Roughly midway through his headlining set at Washington’s Howard Theatre on Friday night, Ja Rule reflected on a missed opportunity from 2007.
That summer, Ja Rule was a veteran MC in search of a spark to a stalling career, and Lil Wayne was the best rapper alive. So the two collaborated on "Uh-Ohhh!," a vibrant piece of evidence Ja Rule’s career might not yet finished. Even today, it sounds like a hit song. But it was not meant to be, as Ja Rule and Lil Wayne were arrested, separately, on gun charges following the duo’s concert at Manhattan’s Beacon Theater that July.
The paradox was not lost on Ja Rule, who told Complex last year, “That, ironically, was the song that got us both locked up. I look at it like that because we were performing ‘Uh-Ohhh!’ at the Beacon Theater when we both got popped [in 2007]. ‘Uh-Ohhh!’ is really ‘uh-oh.’”
On Friday, before the “Uh-Ohhh!” beat dropped, Ja Rule could have used the moment to still fume over the poor timing of his incarceration or to express regret for mistakes. (In 2011, Ja Rule was sentenced to 28 months incarceration for tax evasion, and he was released early last May.) Instead, the 37-year-old born Jeffrey Atkins calmly smirked, quickly and explicitly reminded the crowd he still didn’t like police, shouted out Weezy and launched into the stuttering track.
His concert, a make-up show after the original Dec. 14 date was postponed due to inclement weather, was a celebratory affair of the rapper’s biggest hits.
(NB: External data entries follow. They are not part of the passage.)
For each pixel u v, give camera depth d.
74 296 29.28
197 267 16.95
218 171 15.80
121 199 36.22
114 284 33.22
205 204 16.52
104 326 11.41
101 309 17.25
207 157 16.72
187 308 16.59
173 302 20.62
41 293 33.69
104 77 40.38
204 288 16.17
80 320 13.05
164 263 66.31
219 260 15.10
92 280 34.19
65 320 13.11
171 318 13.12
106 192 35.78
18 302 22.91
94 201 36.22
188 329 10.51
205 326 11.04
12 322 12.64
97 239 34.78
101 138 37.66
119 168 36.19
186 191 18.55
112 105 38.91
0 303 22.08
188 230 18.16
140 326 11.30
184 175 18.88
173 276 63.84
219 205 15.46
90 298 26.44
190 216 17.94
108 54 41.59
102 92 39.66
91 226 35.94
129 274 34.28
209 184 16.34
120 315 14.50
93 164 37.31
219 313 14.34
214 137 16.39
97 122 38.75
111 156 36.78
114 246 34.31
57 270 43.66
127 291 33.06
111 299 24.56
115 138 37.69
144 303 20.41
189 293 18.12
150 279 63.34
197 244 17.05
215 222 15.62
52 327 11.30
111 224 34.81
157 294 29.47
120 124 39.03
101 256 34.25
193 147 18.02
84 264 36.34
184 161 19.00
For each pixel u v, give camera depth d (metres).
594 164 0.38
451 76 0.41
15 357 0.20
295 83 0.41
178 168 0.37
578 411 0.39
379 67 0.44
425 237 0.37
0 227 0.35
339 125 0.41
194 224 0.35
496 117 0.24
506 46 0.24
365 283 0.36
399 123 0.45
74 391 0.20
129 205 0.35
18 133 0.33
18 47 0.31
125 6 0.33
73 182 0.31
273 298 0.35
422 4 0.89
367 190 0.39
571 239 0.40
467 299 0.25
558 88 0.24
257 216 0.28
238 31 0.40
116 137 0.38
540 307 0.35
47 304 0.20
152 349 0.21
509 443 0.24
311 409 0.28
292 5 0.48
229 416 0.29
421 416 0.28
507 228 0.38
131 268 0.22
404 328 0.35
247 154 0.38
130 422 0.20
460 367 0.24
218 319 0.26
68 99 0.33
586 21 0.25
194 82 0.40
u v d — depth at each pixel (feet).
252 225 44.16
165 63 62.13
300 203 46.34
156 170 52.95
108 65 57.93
In the lean hour he was on stage, Ja Rule skipped the deep album cuts and unheard new material, and smartly focused on songs made before 2005. (“PIL2,” his last studio album, was released in February 2012 but 2004’s “R.U.L.E.” was Ja Rule's last record to debut in the Billboard Top 10.)
And the hits still rang out live, from the cathartic “I Cry” to his booming debut single “Holla Holla” to the Christina Milian-assisted “Between Me and You.” Tough talk has been central to Ja Rule (“Clap Back” still sounds defiant as ever in concert), but his multi-platinum success falls heavily on his role as a credible lothario.
The same was the case Friday, as evidenced by the audience’s arms-in-the-air, visceral reactions “Always on Time” and “Mesmerize,” two collaborations with R&B singer Ashanti. The many women in the crowd reacted similarly when Ja Rule, who appeared to have spent his prison sentence doing only push-ups, removed his shirt for the remainder of the show. His voice, still husky and sandpapered, sounded as it ever did: Brazen, authoritative and unrelenting.
It seems unlikely the New York rapper from Queens will ever achieve the level of fame he had more than a decade ago, and yet stranger things have happened, especially in pop music. But on Friday, Ja Rule seemed at ease with his position as a hip-hop elder statesman whose hit-making days could be behind him. Judging from the way the crowd exploded to “I’m Real,” his 2001 collaboration with Jennifer Lopez, it was easy to understand the content satisfaction.